Sign-on Bonus: Upon acceptance of this offer, you will be entitled to receive a one-time sign-on bonus in the amount of $10,000 gross (less withholding allowances) as well as a top-of-the-line Traeger grill along with a sampling of pellets, rubs and sauces. This sign-on bonus will be paid within 30 days following your first day of employment, subject to your continued employment with the Company at the time of payment.
Equity Grants: You will be granted an equity interest in Traeger Pellet Grills Holdings LLC, the Company’s parent holding company, equal to 0.5% of the total outstanding units of Traeger Pellet Grills Holdings LLC. Such equity grant will be subject to the approval of the Board of Directors of Traeger Pellet Grills Holdings LLC and will be will be intended to qualify as a “profits interest” for U.S. federal income tax purposes. These units generally will be subject to the following vesting conditions, subject to your continued employment with the Company on the applicable vesting date or event:
| • | | 2/3 or 66.67% time-based vesting over four years, with a one-year cliff on the first 25% of incentive units and monthly thereafter for the remaining 36 months. |
| • | | 1/6 or 16.67% performance vesting subject to hitting 3-year revenue and EBITDA targets in 2016. Targets will be established by July 1, 2014. |
| • | | 1/6 or 16.67% performance vesting subject to the valuation of the business realized in a transaction of the Company. Valuation target will be established by July 1, 2014. |
In addition, the units will be subject to such other customary terms and conditions as are set forth in the standard form of incentive unit grant agreement of Traeger Pellet Grills Holdings LLC, including, among other things, call rights, drag-along rights, tag-along rights, piggyback registration rights and transfer restrictions.

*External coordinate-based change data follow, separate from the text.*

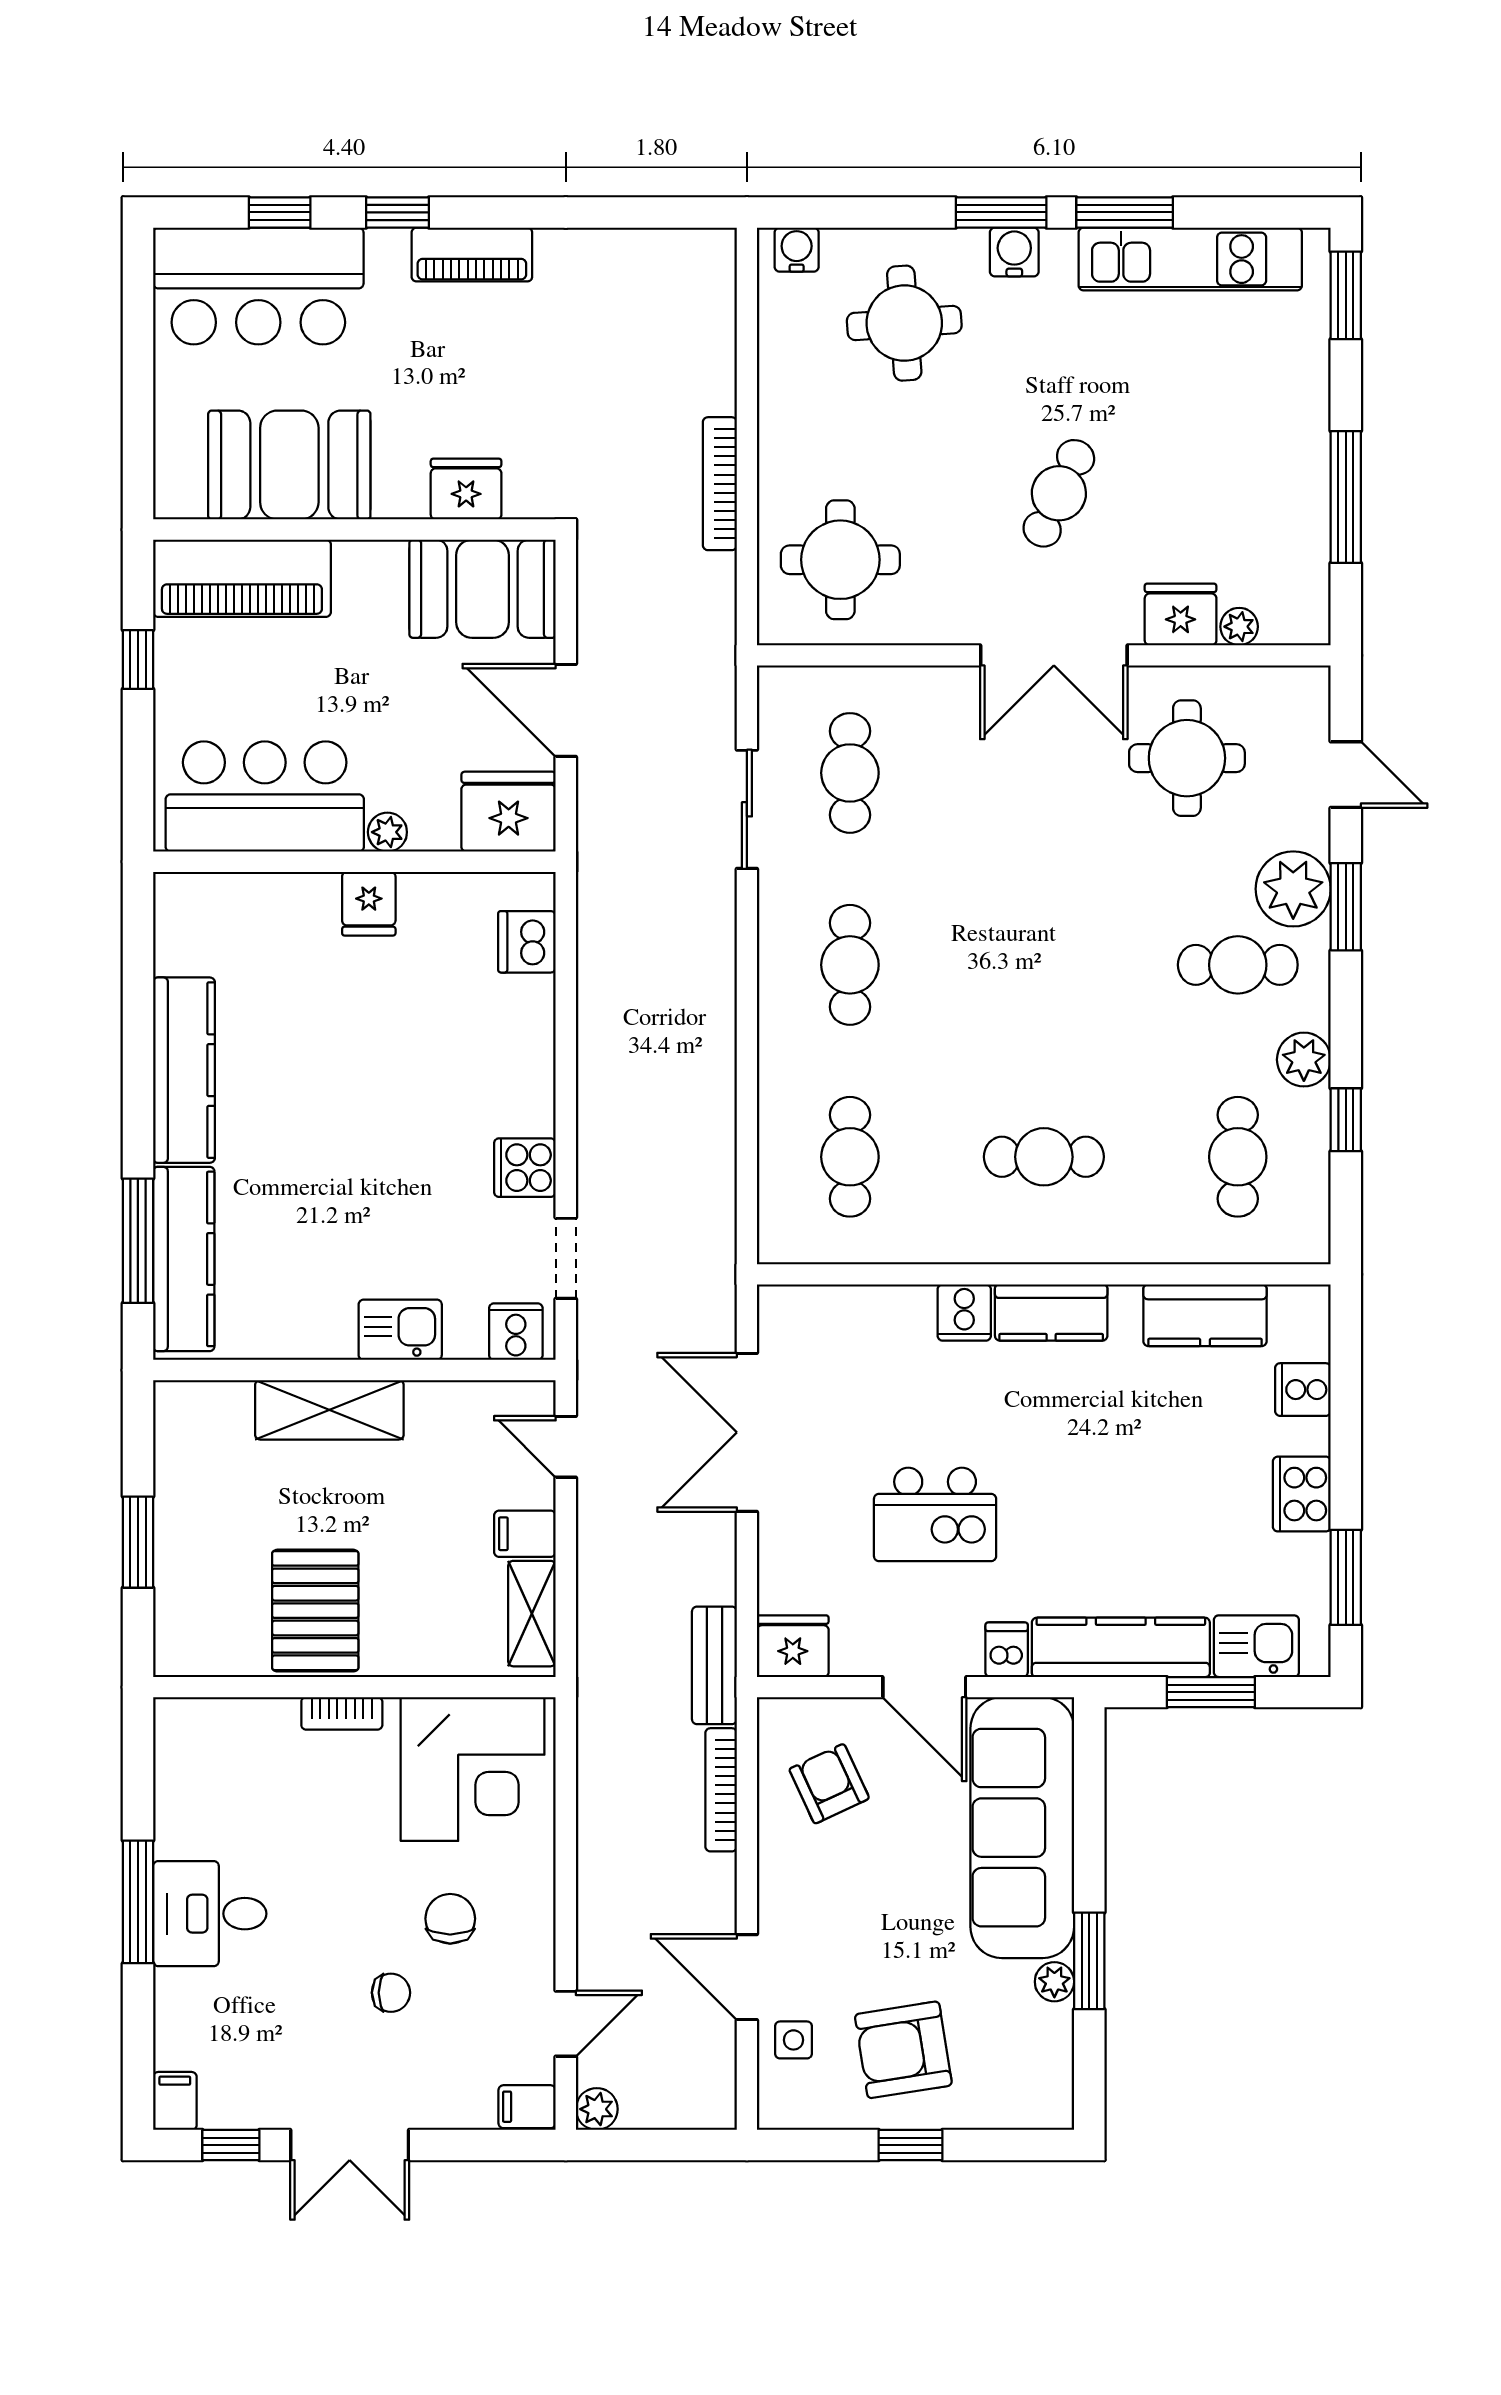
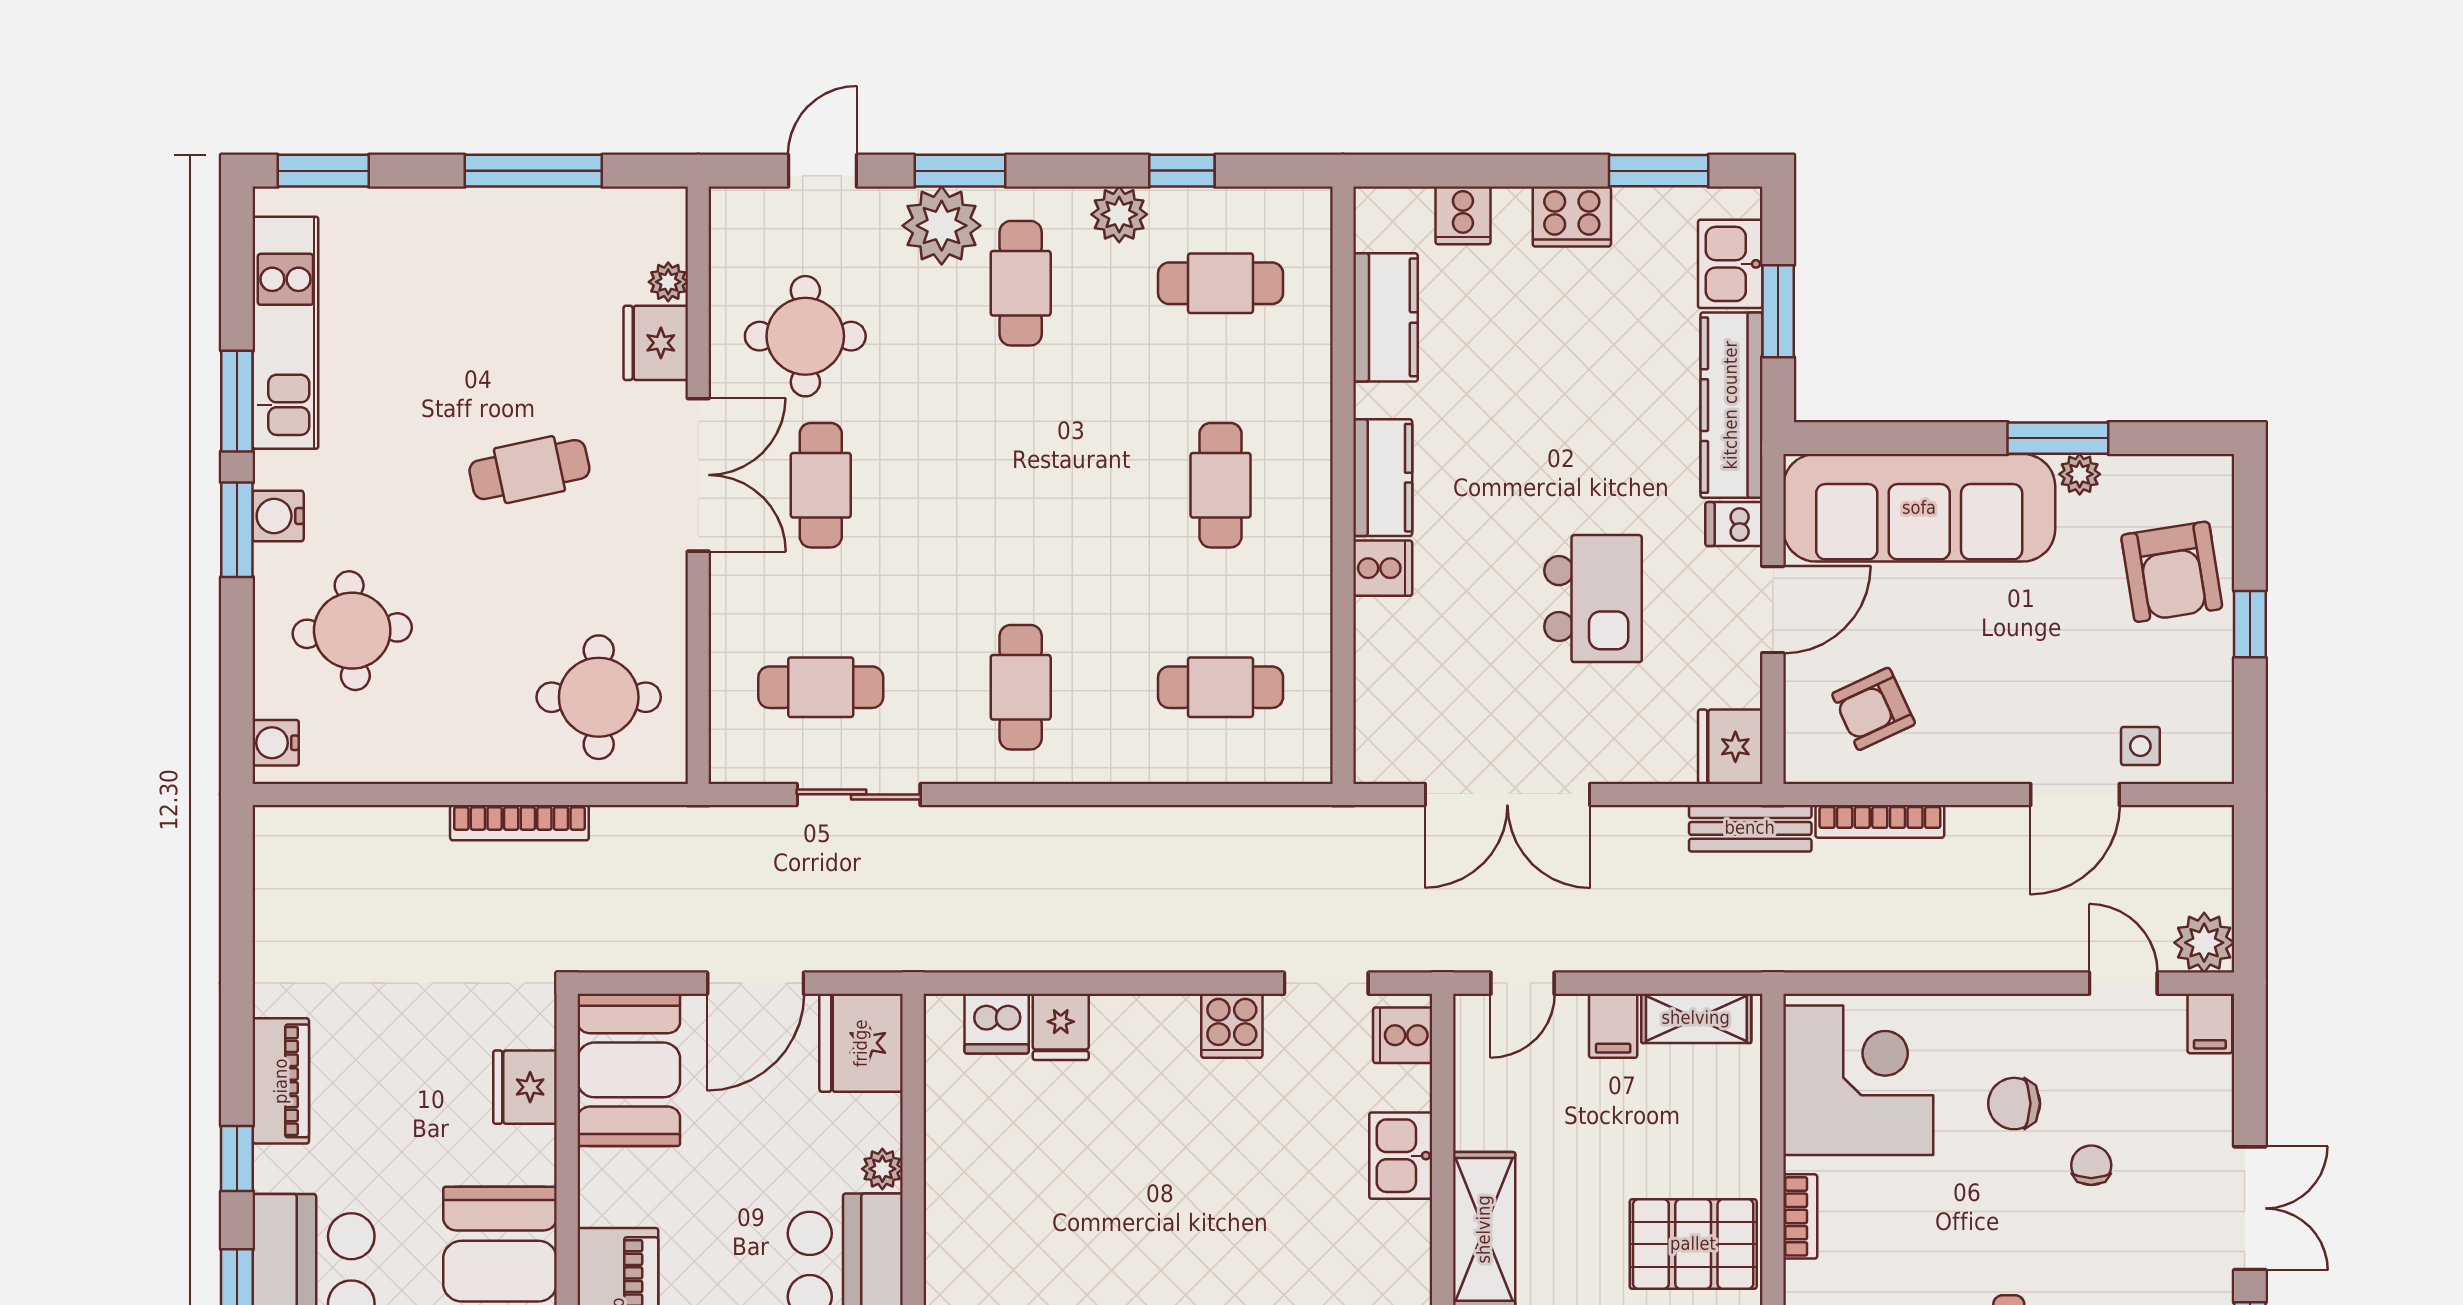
cafe table: (1059, 493) -> (529, 470), turned -37
cafe table: (1044, 773) -> (821, 485), added
fridge: (369, 904) -> (1061, 1027), moved, turned 90
cafe table: (850, 965) -> (1021, 687), turned 90
armchair: (903, 2050) -> (2172, 572), moved
plant: (597, 2109) -> (2204, 943), width x1.38, depth x1.38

Additional Benefits: You will be eligible to participate in a wide variety of generous employee benefit plans, including the Company’s matching 401 (k) savings and investment plan, health insurance and much more. For details regarding timing of eligibility and details of these benefit programs, please see enclosed a copy of “Traeger’s Benefit Program Overview”. Regarding vacation time, please note that you will be eligible for 3 weeks of annual vacation, paid at your base salary rate. ·
Lastly, and of upmost importance, Traeger will supply one grill of your choosing plus a meaningful supply of pellets, meat rubs and sauces delivered to your doorstep and set up by the CEO.
Non-Compete/Confidentiality Agreement: Please review the attached Non-Compete/Confidentiality Agreement which you will need to sign and return prior to your first day of employment.
Employment Status: The Company LLC is an at-will employer, and as such we maintain that the Company or you can sever the employment relationship at any time, with or without notice, and with or without cause. You acknowledge that this offer letter (along with the final form of any referenced documents, represents the entire agreement between you and the Company and that no verbal or written agreements, promises or representations that are not specifically stated in this offer, are or will be binding upon the Company.
Severance: Should you be terminated by the Company without “cause” (as defined below), you will be eligible for a cash severance benefit consisting of continued salary (at the rate in effect on the date of such termination) for a period of six months following such termination in accordance with the Company’s standard payroll practices in effect on the date of termination .. This “cause” protection only applies to your entitlement to severance, but your employment relationship with the Company will at all times remain “at will”. Please note that your entitlement to receive any severance is conditioned upon your signing a general release of claims in favor of the Company and its affiliates within 60 days following your termination of employment. The form of release will be presented by the Company at the time of termination.
For purposes hereof, the term “Cause” will mean any of the following as determined in the reasonable good-faith discretion of the Company’s Board of Directors: (i) your willful misconduct or gross negligence in the performance of your duties to the Company which causes the Company material harm; (ii) your repeated willful failure to follow the lawful directives of the Company’s Board of Directors or any supervisor which causes the Company material harm; (iii) your conviction of, or pleading of guilty or nolo contendere to, a felony or any crime involving moral turpitude if it impacts the reputation or goodwill of the Company; (iv) your performance of any material act of theft, embezzlement, fraud, dishonesty or misappropriation of the Company’s property; (v) your use of illegal drugs, or your abuse of alcohol that materially impairs your ability to perform your duties to the Company; or (vi) your breach of this letter agreement or the Non-Compete/Confidentiality Agreement contemplated hereunder which causes the Company material harm.